翌11年、トム・ハンクス主演『ものすごくうるさくてありえないほど近い』は事件で父を失った悲痛な少年の物語だった。事件が一般市民にどれほど大きな傷を与えたか、これらの映画は実に良く物語っていた。 映画が現実に追い付いたのは昨年の話題作『ゼロ・ダーク・サーティ』。ビン・ラディン暗殺という国家的課題に命をかけたCIA女性分析官(ジェシカ・チャステイン)の物語。事実に基づく物語とジェシカの演技は高く評価された。
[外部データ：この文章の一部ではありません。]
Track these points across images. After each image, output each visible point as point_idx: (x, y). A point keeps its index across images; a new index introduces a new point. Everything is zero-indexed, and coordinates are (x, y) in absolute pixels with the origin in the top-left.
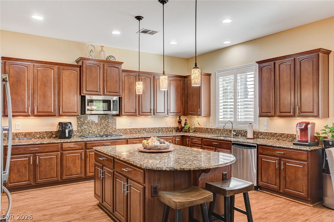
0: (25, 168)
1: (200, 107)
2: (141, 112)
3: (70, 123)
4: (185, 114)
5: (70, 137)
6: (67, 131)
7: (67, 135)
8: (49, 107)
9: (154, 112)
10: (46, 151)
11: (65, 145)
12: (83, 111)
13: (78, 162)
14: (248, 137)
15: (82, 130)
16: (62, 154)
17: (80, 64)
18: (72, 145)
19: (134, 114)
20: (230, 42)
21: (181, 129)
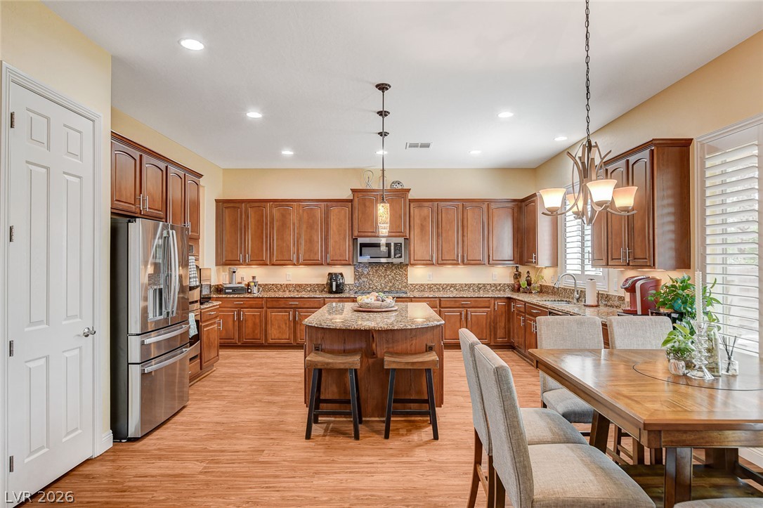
0: (286, 324)
1: (535, 249)
2: (440, 259)
3: (341, 274)
4: (522, 263)
6: (334, 284)
7: (334, 289)
8: (316, 254)
9: (466, 261)
10: (306, 306)
14: (587, 303)
15: (360, 284)
17: (353, 197)
19: (428, 262)
21: (517, 289)
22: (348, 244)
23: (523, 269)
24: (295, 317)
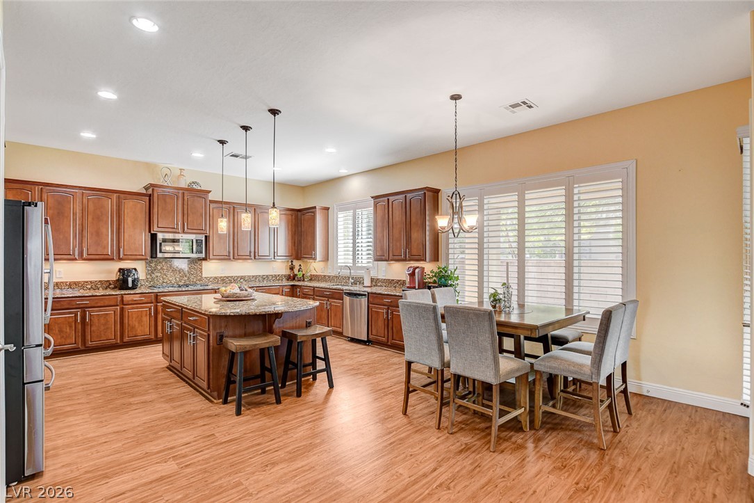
0: (71, 327)
1: (314, 248)
2: (236, 255)
3: (135, 269)
4: (298, 258)
5: (134, 287)
6: (130, 280)
7: (130, 285)
8: (105, 247)
9: (255, 256)
10: (99, 305)
11: (127, 298)
12: (153, 254)
13: (146, 319)
14: (365, 285)
15: (153, 279)
16: (122, 310)
17: (150, 191)
18: (136, 298)
19: (226, 257)
20: (346, 171)
21: (294, 278)
22: (144, 239)
23: (296, 263)
24: (83, 318)
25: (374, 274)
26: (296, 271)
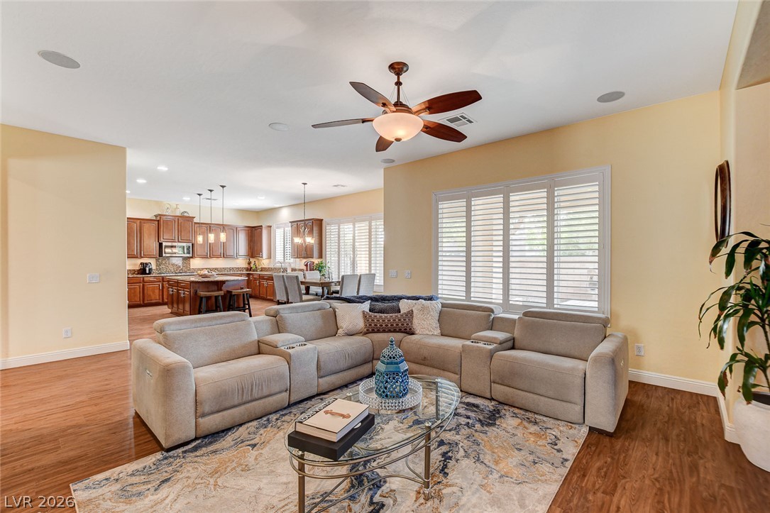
1: (261, 251)
2: (212, 255)
3: (150, 263)
4: (252, 257)
5: (149, 273)
6: (147, 269)
7: (147, 272)
8: (133, 251)
9: (225, 256)
10: (131, 282)
11: (146, 279)
12: (161, 255)
13: (157, 291)
15: (160, 269)
16: (143, 285)
17: (158, 218)
18: (152, 279)
19: (205, 256)
20: (279, 205)
21: (250, 269)
22: (155, 246)
23: (252, 260)
25: (293, 266)
26: (252, 265)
“報復”を果たした余裕か、『エンド・オブ・ホワイトハウス』は現実に世界情勢に深刻な脅威を与える北朝鮮が敵役。“鉄壁の要塞”のはずだったホワイトハウスが、わずか13分でテロリストに占拠される。真っ黒な輸送機がワシントンに侵入、警告する戦闘機を撃ち落とし、ペンタゴンに特攻よろしく墜落する冒頭から、畳み掛けるテンポの良さに引き込まれる。ハリウッド娯楽大作にももはや迷いは消えた。 大統領(アーロン・エッカート)が人質に取られ、特殊部隊も突入失敗、規程通り、大統領代理の下院議長(モーガン・フリーマン)がリーダーに就いた臨時司令部は苦境に立つ。絶望の中、一人の男が内部への侵入に成功する。この男マイク・バニング(ジェラルド・バトラー)は元シークレットサービスの腕利きだったが、大統領夫人の命を守れなかった事故に責任を感じて現場を離れた男だった。絶体絶命の危機の中、彼はたった一人で凶悪なテロリスト軍団に戦いを挑む…。
“テロリストの脅威”はどこに敵がいるか分からないこと。韓国大統領の警備責任者や、同じく警備に当たる元同僚…。誰が敵で誰が味方か、判然としないところは、テロリストから大統領を守る男を描いた人気テレビドラマシリーズ「24」と同様、きわめてサスペンスフルだ。
テロリストの要求は「米第7艦隊の撤退」と「南北の軍事境界線にいる米軍の撤収」。アメリカが要求を飲めば韓国は3日で陥落する。核爆弾の作動コードを入手した彼らの狙いは“朝鮮戦争の継続”そして勝利することだった…って、これも先日、現実に北の要求として話題に上った話。きちんと現実を踏まえて物語を展開するハリウッドのしたたかさも甦った。
ヒーローは定番通り、腕の立つはぐれもの。『ダイ・ハード』(88年)のブルース・ウィリスは占拠されたビルに妻を探して入り込んだ刑事、『沈黙の戦艦』(92年)のスティーヴン・セガールは、元特殊部隊員のコック、最近では『ボーン・レガシー』(12年)のジェレミー・レナーが鮮烈だ。一度任務に失敗した男の“敗者復活戦”はこれ以上ない最高の舞台で繰り広げられ、マイクはアメリカだけでなく世界の危機を救う。そう言えば、公開された3月、『エンド・オブ・ホワイトハウス』はウイリスの『ダイハード/ラスト・デイ』を抜いてトップに立った。テロリストのターゲットは変わっても、ヒーローの有り様は変わらない。
どんな国家相手、テロ組織だろうと、世界を救うために自らの命をかけて死に物狂いの戦いを挑むのは国の要員ではなく、主人公の熱い正義感にほかならない。